Pour sensibiliser le public, l'ONG va donc parodier le produit KitKat en gardant la signature “have a break” (faites une pause). C'est ainsi que naquit Killer avec un site et une campagne de publicité pour exiger que le groupe suisse marque une pause dans sa participation à la destruction de la forêt indonésienne.

Nestlé essaye de contre-attaque Greenpeace, mais il est déjà trop tard, Internet s'est emparé de l'affaire, l'effet Streisand est déjà en marche.
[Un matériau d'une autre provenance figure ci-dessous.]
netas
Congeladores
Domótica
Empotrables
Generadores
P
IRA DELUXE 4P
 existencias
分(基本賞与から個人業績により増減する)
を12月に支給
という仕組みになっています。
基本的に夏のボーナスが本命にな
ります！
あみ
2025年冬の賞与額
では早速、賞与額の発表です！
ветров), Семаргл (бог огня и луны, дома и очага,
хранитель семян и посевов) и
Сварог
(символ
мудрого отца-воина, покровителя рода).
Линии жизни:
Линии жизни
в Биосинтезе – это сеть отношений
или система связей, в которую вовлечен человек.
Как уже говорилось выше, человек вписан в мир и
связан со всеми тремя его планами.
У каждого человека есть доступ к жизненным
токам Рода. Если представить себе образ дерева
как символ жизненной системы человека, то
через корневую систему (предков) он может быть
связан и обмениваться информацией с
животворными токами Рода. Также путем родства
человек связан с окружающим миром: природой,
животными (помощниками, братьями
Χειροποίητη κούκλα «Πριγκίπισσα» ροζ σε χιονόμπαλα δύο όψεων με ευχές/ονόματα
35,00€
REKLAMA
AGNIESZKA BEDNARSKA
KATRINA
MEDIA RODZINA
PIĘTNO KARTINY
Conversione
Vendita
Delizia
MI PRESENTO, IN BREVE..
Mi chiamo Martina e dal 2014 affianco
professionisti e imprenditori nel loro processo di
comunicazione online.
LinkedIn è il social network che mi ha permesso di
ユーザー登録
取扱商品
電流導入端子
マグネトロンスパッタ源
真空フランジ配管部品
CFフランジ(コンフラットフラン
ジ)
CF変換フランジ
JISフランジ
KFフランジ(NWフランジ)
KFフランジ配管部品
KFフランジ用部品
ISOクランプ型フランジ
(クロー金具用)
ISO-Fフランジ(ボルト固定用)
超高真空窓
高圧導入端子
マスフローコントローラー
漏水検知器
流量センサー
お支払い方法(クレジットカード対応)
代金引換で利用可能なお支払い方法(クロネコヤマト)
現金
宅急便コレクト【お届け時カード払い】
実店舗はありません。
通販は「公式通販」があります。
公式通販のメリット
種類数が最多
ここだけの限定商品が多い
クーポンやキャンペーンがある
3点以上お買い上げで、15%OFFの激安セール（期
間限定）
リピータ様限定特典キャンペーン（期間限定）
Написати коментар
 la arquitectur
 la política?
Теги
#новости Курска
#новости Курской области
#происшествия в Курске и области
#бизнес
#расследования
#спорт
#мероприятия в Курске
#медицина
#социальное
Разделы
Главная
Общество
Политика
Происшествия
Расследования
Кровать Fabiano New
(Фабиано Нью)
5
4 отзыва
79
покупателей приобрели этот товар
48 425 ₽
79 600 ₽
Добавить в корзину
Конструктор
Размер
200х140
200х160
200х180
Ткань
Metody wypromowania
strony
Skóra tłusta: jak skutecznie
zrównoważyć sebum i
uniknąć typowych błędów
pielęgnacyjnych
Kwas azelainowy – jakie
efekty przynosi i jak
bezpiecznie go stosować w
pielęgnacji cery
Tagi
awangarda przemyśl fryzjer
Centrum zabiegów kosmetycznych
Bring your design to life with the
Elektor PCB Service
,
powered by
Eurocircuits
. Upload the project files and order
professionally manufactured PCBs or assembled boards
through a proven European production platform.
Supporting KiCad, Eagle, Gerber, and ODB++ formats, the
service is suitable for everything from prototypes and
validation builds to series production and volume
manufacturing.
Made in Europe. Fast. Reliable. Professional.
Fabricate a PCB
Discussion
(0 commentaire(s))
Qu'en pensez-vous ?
Alors qui a vraiment le contrôle?

blogger pour les nuls

1. le digital

Le digital, une révolution. Ce mot qui va tout changer vient d'un fondement de l'humanité, le doigt. Il a le sens de l'évolution, se retrouve sur beaucoup d'espèce, se métamorphose selon qui l'utilise. Il suit l'innovation. 

La culture digitale est une ouverture d'esprit sur tout ce qui se passe dans ce merveilleux nouveau monde. Elle comprend et anticipe les évolutions. Cet esprit qui se veut démocratique se partage et veut proliférer. Cela se fait notamment grâce aux blogs.

Qu'est ce qu'un blog me direz vous? C'est un “web log”, un carnet de voyage digital où l'on peut raconter à peu près ce que l'on veut. Mais attention à la manière de le faire!

 

2. l'écriture

Il y a quelques trucs qu'un bon blogger doit savoir et par sympathie je vais vous les donner:

  • l'internaute n'a pas le temps, il passera environ 10 secondes sur votre site avant de le juger… peut être hâtivement, mais on choisit pas!
  • certaines informations peuvent attirer son oeil, comme une illustration, un gif ou encore un titre

Donc vous avez compris, il faut être efficace, percutant. L'information doit nous sauter aux yeux… bon, faites quand même attention, pas trop vite non plus sinon plus personne ne va vous lire. Votre billet (oui, ça n'est pas un article, mais un billet) doit donner les informations nécessaires, répondre aux questions basiques (Qui / Quoi / Ou / Quand / Pourquoi / Comment / Combien), c'est la règle des 5W (et des 2H) pour les anglophones de la bande. 

Une fois qu'on sait comment répondre à tout ça, il nous faut aussi un plan: plutôt thématique ou comme une pyramide inversé, concret quoi.

N'oubliez pas, il faut attirer l'attention du lecteur donc mettons l'information essentielle (oui en utilisant les 5W et 2H) dans le titre, le chapeau et le premier paragraphe, vous aurez tout le temps de developper plus tard. Comme plus personne n'a le temps, essayer de ne pas dépasser les 70 caractères pour le titre. Soyez originaux, éviter les titres bateaux qui ne retiendront pas votre précieux internaute, n'oubliez pas 10 secondes et c'est la fuite.

Dois-je vraiment dire qu'il faut citer ces sources? je n'espère pas.

Alors merci Pierre Tran pour ces conseils et n'oubliez pas: "je n'ai pas le temps de dire au revoir, je suis en retard, en retard".